# Task set
(1) Answer these questions from the passage on Gyantse:
(a) In what year was the fortress constructed?
(b) How far southwest of Lhasa is Gyantse located?
(c) How many chapels does the Kumbum contain?
(2) Transcribe the part of the passage on Gyantse that begins at the words "Gyantse, officially Gyangzê", and stop after "wall 3 km long.".
START Extract to read
Gyantse, officially Gyangzê Town (also spelled Gyangtse; ; ), is a town located in Gyantse County, Shigatse Prefecture, Tibet Autonomous Region, China. It was historically considered the third largest and most prominent town in the Tibet region (after Lhasa, and Shigatse), but there are now at least ten larger Tibetan cities.

Location
The town is strategically located in the Nyang Chu valley on the ancient trade routes from the Chumbi Valley, Yatung and Sikkim, which met here. From Gyantse, routes led to Shigatse downstream and also over the Kora La (Pass) to Central Tibet. The fortress (constructed in 1390) guarded the southern approaches to the Yarlung Tsangpo Valley and Lhasa. The town was surrounded by a wall 3 km long.

Demographics
In 1952, Gyantse had a population of perhaps 8,000 people, about the same as in 2008. It is 3,977 meters (13,050 ft) above sea level, and is located 254 km southwest of Lhasa in the fertile plain of the Nyang river valley and on a side branch of the Friendship Highway, which connects Kathmandu, Nepal to Lhasa. Gyantse was the third largest city in Tibet before being overtaken by Qamdo.

British military garrison

A British military garrison, consisting mainly of Indian soldiers, was stationed at Gyantse in the first half of the 20th century. It was referred to as a "small" outfit by Sir Walter Buchanan in 1919. Under the reign of the 13th Dalai Lama, it served as a military school to help train Tibetan officers. One Hank Baker, a radio operator posted in Tibet in World War II , is reported to have inspected "the Indian army garrison" "at Gyantse fort" in 1938. In 1940 the town was still garrisoned by British military.

Landmarks

Gyantse is notable for its restored Gyantse Dzong or fort, and its magnificent tiered Kumbum (literally: '100,000 images') of the Palcho Monastery, the largest chörten in Tibet. The Kumbum was commissioned by a Gyantse prince in 1427 and was an important centre of the Sakya school of Tibetan Buddhism. This religious structure contains 77 chapels in its six floors, and is illustrated with over 10,000 murals, many showing a strong Nepali influence, which have survived almost entirely intact. They are the last of its kind to be found in Tibet. Many of the restored clay statues are of less artistry than the destroyed originals - but they are still spectacular.
END Extract to read
START Data for analysis
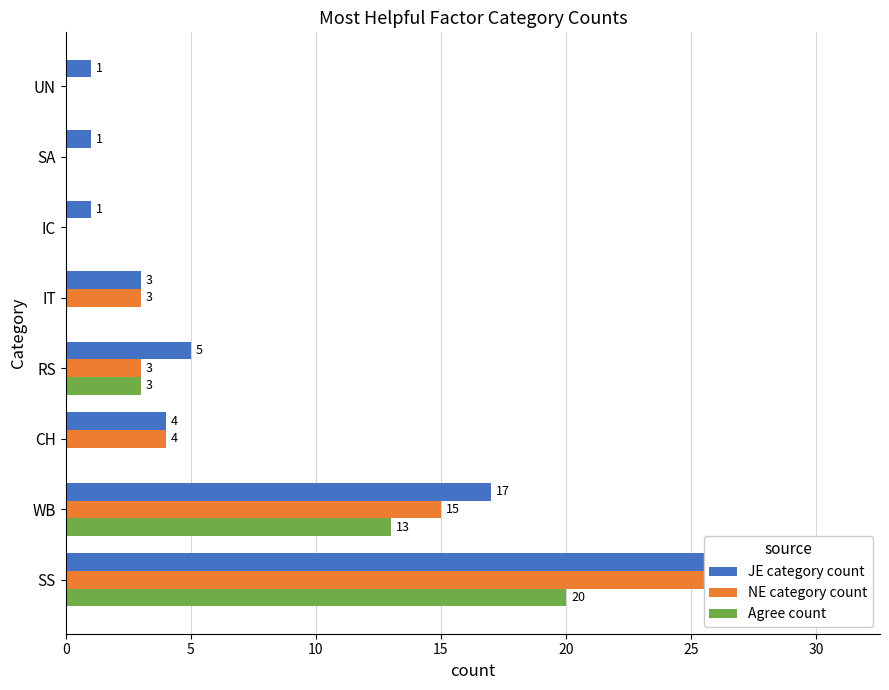

Which series has the largest total across all categories?

JE category count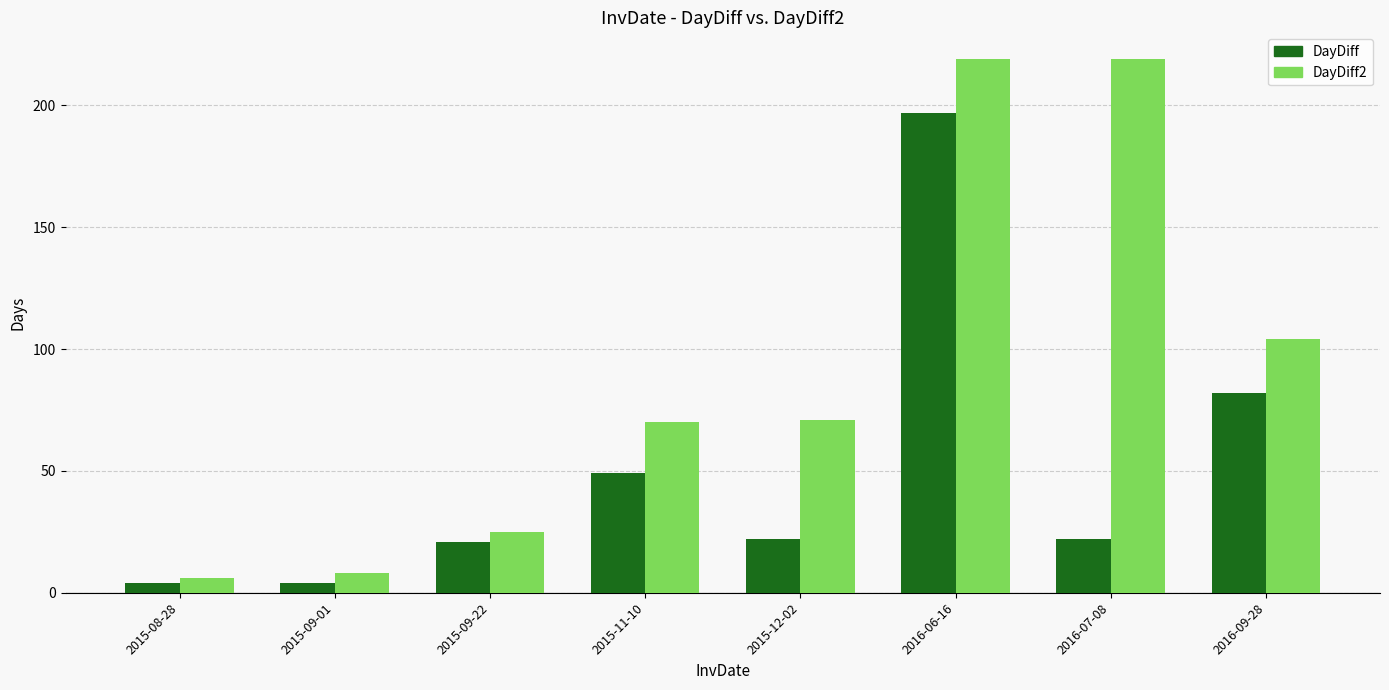

The value of DayDiff2 at 2015-09-01 is 8. True or false?

True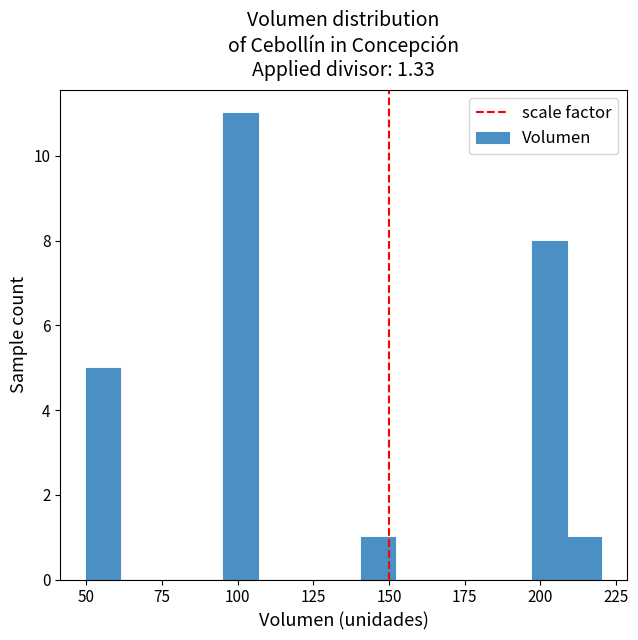

Read against the x-axis, roughly where is the centre of the tallest bar?

100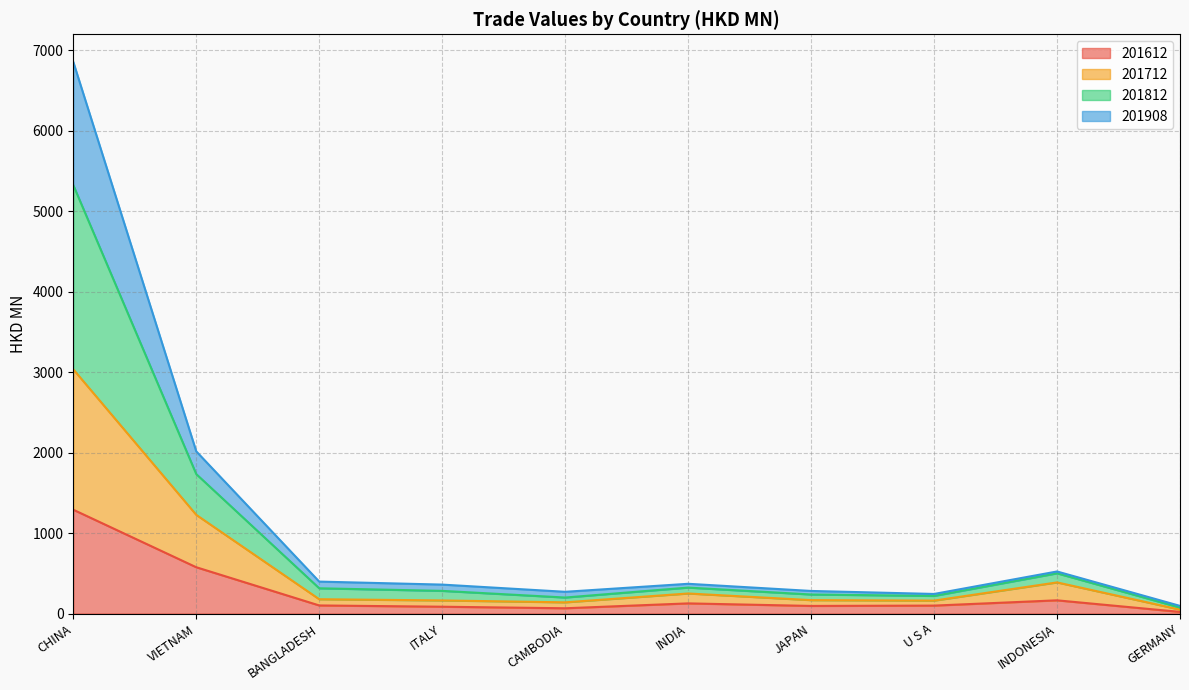

List the series in order of their overall mean, lowest first.

201612, 201712, 201908, 201812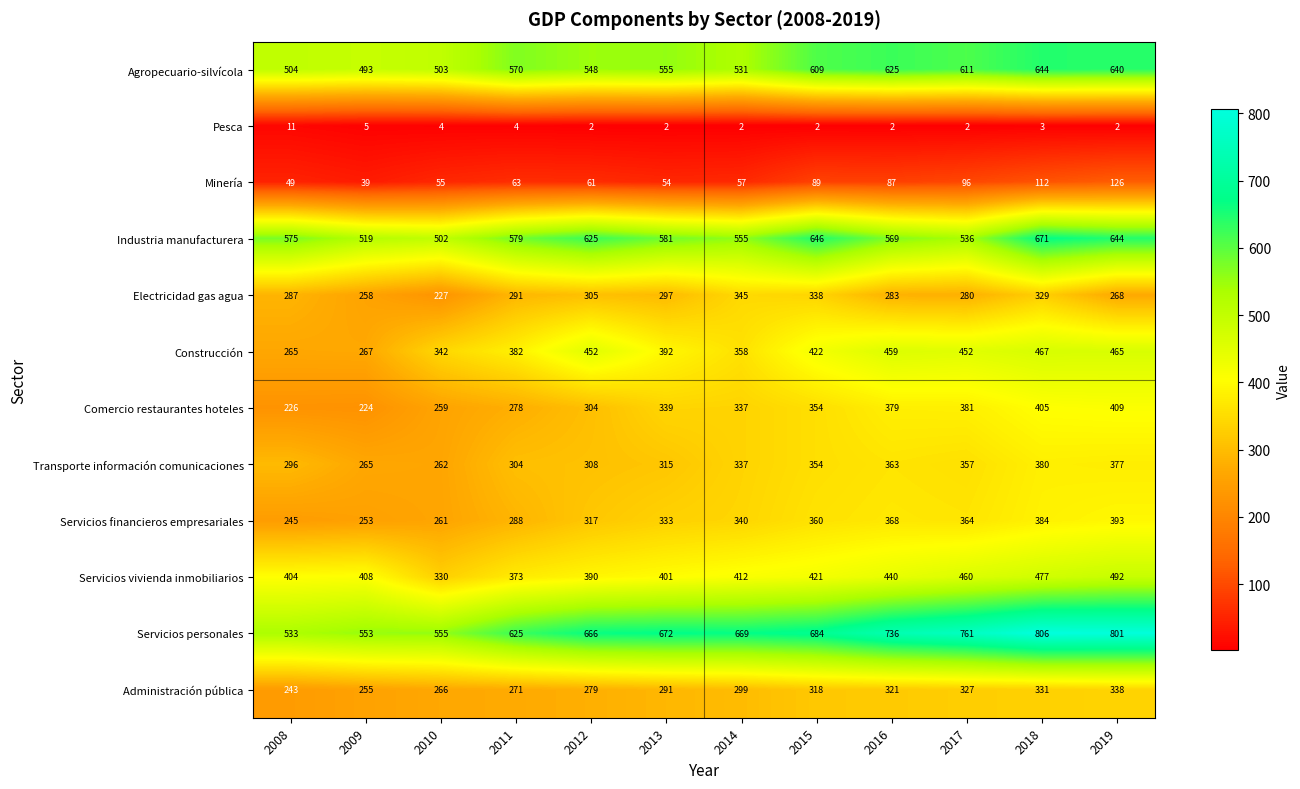

The value of Servicios vivienda inmobiliarios at 2015 is 709. True or false?

False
END Data for analysis
# Answers by task
(1)
(a) 1390
(b) 254 km
(c) 77

(2)
Gyantse, officially Gyangzê Town (also spelled Gyangtse; ; ), is a town located in Gyantse County, Shigatse Prefecture, Tibet Autonomous Region, China. It was historically considered the third largest and most prominent town in the Tibet region (after Lhasa, and Shigatse), but there are now at least ten larger Tibetan cities.

Location
The town is strategically located in the Nyang Chu valley on the ancient trade routes from the Chumbi Valley, Yatung and Sikkim, which met here. From Gyantse, routes led to Shigatse downstream and also over the Kora La (Pass) to Central Tibet. The fortress (constructed in 1390) guarded the southern approaches to the Yarlung Tsangpo Valley and Lhasa. The town was surrounded by a wall 3 km long.